# [TASK STATEMENT]
With pictures omitted, copy exactly the lines from the one containing "ring tip: (189, 140)" through the end of the records below.

[Records excerpted from a collection]
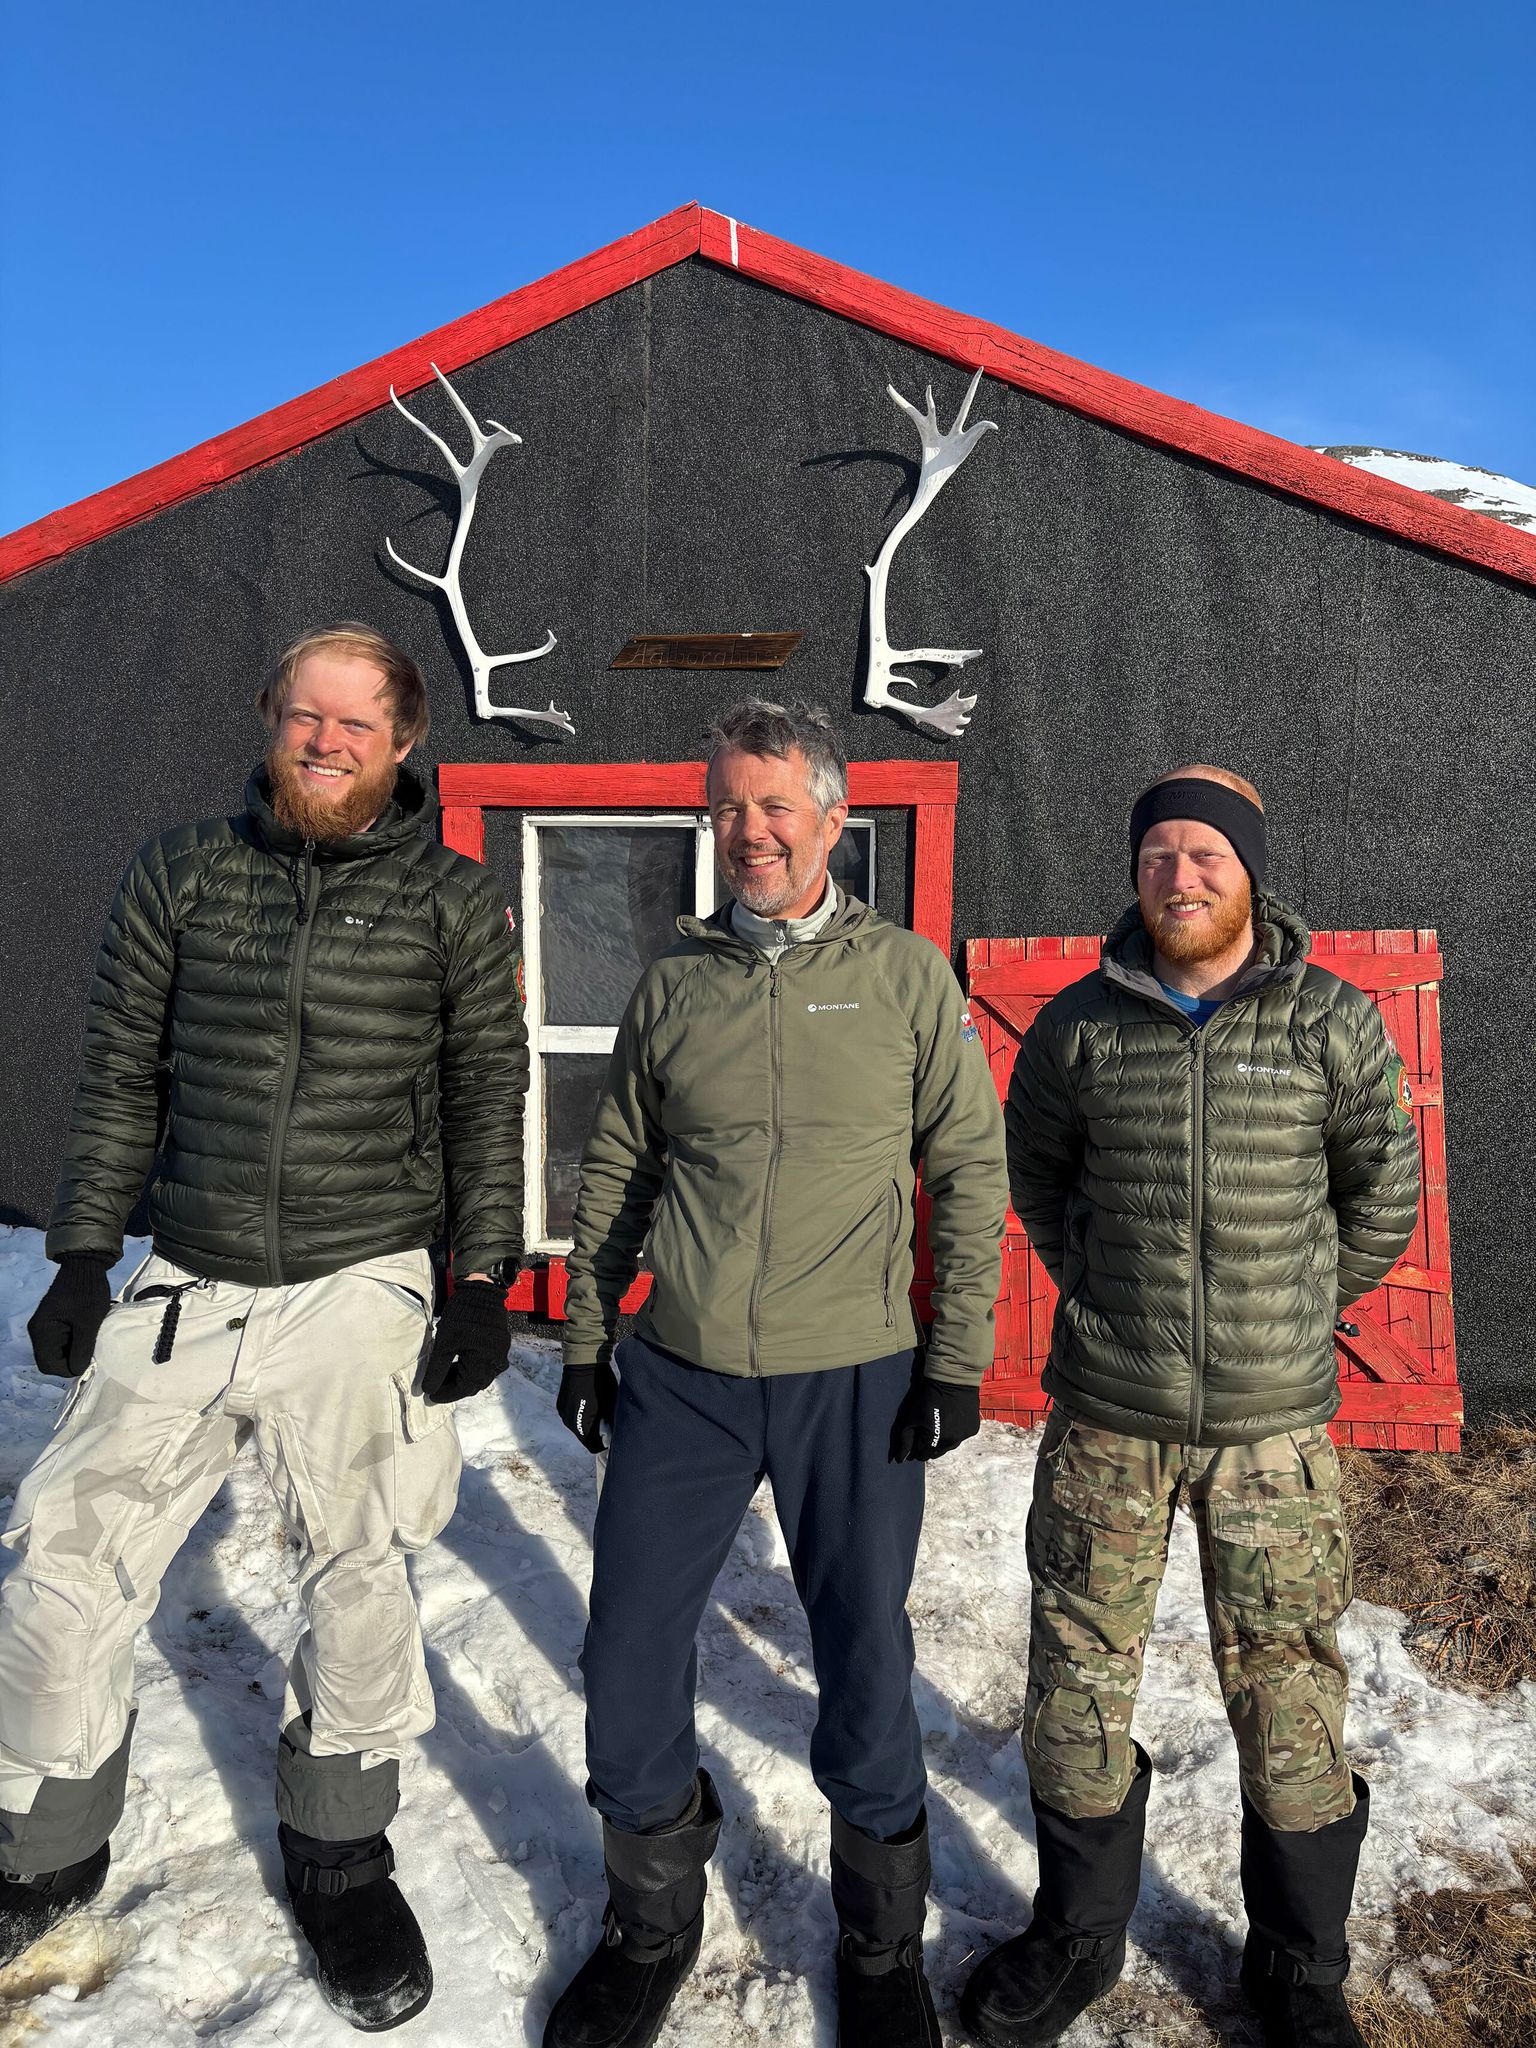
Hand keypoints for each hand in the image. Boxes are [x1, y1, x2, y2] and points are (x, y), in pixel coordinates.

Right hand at [27, 1254, 113, 1378]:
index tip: (88, 1360)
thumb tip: (77, 1370)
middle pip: (53, 1360)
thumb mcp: (88, 1322)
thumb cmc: (87, 1291)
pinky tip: (89, 1333)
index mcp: (42, 1332)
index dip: (69, 1368)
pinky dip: (76, 1341)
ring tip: (92, 1340)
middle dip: (73, 1359)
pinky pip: (63, 1340)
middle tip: (92, 1350)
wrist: (86, 1264)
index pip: (49, 1365)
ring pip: (60, 1351)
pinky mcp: (55, 1321)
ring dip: (76, 1350)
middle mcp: (39, 1331)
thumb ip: (82, 1349)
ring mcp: (47, 1326)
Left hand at [422, 1280, 510, 1403]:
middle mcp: (496, 1363)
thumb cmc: (461, 1316)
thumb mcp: (444, 1343)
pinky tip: (458, 1362)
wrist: (482, 1290)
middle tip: (435, 1385)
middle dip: (454, 1387)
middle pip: (473, 1385)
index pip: (463, 1389)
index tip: (430, 1396)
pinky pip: (486, 1366)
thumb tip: (428, 1390)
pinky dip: (471, 1368)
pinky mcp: (499, 1347)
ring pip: (480, 1376)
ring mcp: (500, 1355)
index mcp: (484, 1363)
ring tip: (444, 1374)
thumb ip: (436, 1370)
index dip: (445, 1394)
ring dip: (462, 1378)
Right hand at [556, 1360, 618, 1452]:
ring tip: (598, 1410)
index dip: (603, 1444)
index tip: (612, 1436)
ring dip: (588, 1422)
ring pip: (578, 1426)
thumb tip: (613, 1435)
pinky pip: (573, 1415)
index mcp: (581, 1425)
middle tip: (607, 1422)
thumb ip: (611, 1424)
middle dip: (596, 1433)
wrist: (584, 1361)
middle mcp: (569, 1422)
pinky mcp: (560, 1404)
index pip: (592, 1446)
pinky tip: (589, 1402)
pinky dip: (581, 1413)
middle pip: (584, 1436)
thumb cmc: (601, 1383)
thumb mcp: (611, 1405)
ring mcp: (563, 1412)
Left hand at [890, 1375, 981, 1461]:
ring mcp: (964, 1436)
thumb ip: (905, 1440)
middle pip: (937, 1453)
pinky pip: (961, 1437)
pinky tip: (952, 1418)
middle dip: (930, 1445)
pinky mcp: (973, 1429)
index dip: (917, 1447)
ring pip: (950, 1446)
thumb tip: (900, 1460)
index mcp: (934, 1441)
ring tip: (940, 1423)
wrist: (953, 1379)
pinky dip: (955, 1432)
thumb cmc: (927, 1398)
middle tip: (927, 1429)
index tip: (916, 1436)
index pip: (923, 1455)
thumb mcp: (912, 1418)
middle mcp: (951, 1442)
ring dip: (943, 1439)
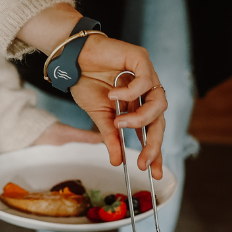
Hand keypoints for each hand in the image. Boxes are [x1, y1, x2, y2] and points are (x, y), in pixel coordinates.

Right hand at [15, 4, 166, 177]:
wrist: (72, 59)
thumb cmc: (86, 82)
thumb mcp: (99, 116)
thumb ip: (111, 136)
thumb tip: (116, 161)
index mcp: (138, 106)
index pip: (152, 131)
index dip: (155, 151)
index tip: (154, 173)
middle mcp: (147, 92)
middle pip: (160, 120)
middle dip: (153, 144)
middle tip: (143, 161)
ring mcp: (146, 75)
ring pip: (159, 103)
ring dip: (140, 118)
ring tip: (120, 122)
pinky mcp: (141, 59)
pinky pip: (146, 81)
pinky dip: (130, 93)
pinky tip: (113, 94)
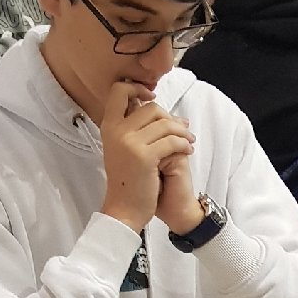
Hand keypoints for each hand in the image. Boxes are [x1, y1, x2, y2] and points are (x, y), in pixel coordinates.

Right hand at [100, 83, 193, 234]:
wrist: (124, 210)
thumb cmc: (127, 181)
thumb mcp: (122, 148)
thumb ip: (132, 126)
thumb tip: (153, 105)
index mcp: (108, 127)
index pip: (119, 91)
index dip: (138, 88)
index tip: (152, 98)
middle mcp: (116, 131)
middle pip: (150, 107)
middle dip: (170, 117)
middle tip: (182, 128)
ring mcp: (129, 142)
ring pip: (164, 123)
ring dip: (182, 131)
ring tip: (189, 140)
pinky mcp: (144, 156)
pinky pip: (172, 141)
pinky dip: (184, 144)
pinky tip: (188, 151)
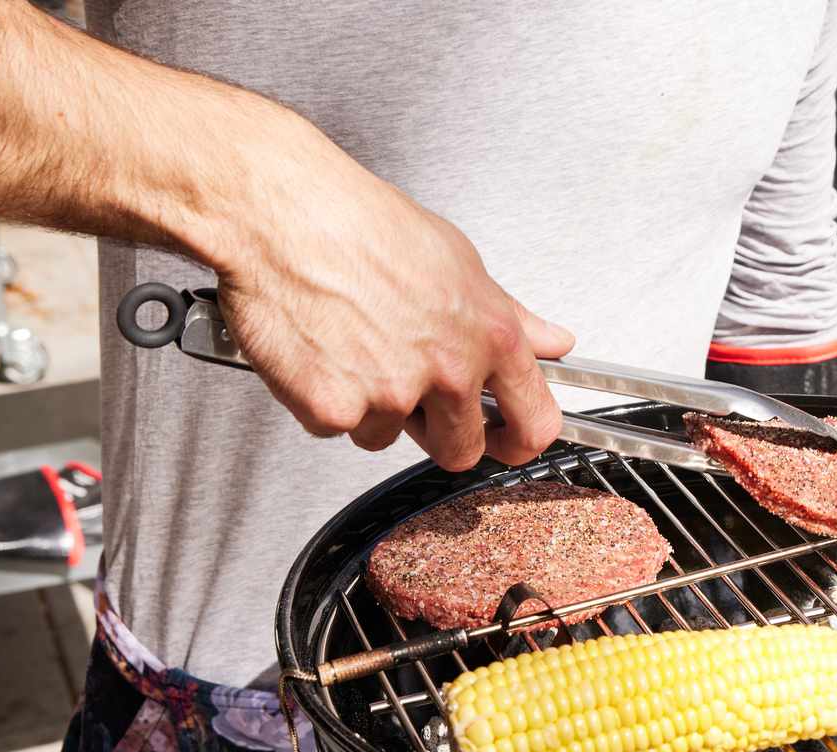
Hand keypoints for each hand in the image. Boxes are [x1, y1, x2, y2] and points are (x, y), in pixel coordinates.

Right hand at [210, 119, 572, 470]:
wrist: (283, 215)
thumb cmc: (362, 226)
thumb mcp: (460, 261)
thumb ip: (511, 315)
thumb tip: (554, 341)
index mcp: (490, 337)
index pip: (536, 421)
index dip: (522, 440)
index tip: (510, 440)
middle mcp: (448, 371)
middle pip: (462, 450)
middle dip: (440, 434)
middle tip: (411, 393)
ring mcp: (393, 396)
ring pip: (389, 436)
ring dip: (373, 409)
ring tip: (354, 347)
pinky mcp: (335, 410)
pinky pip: (337, 428)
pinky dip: (324, 400)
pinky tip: (320, 352)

# [ANSWER]
ring tip: (189, 140)
pinky mcp: (144, 156)
pinky pip: (172, 141)
pinky dip: (184, 144)
pinky tip: (188, 151)
Hand keypoints for each hand in the image. Boxes are [x1, y1, x2, y2] and points are (x, y), in pixel coordinates.

Right hand at [210, 119, 572, 470]:
wrist: (283, 215)
thumb cmc: (362, 226)
thumb mcp: (460, 261)
thumb ip: (511, 315)
thumb tip: (554, 341)
index mcp: (490, 337)
index pip: (536, 421)
index dip: (522, 440)
index tip: (510, 440)
middle mcp: (448, 371)
middle pip: (462, 450)
middle dip: (440, 434)
middle tip: (411, 393)
ring mcp: (393, 396)
ring pip: (389, 436)
ring dip: (373, 409)
ring tip: (354, 347)
pinky mcp: (335, 410)
pinky pip: (337, 428)
pinky dip: (324, 400)
pinky tip: (320, 352)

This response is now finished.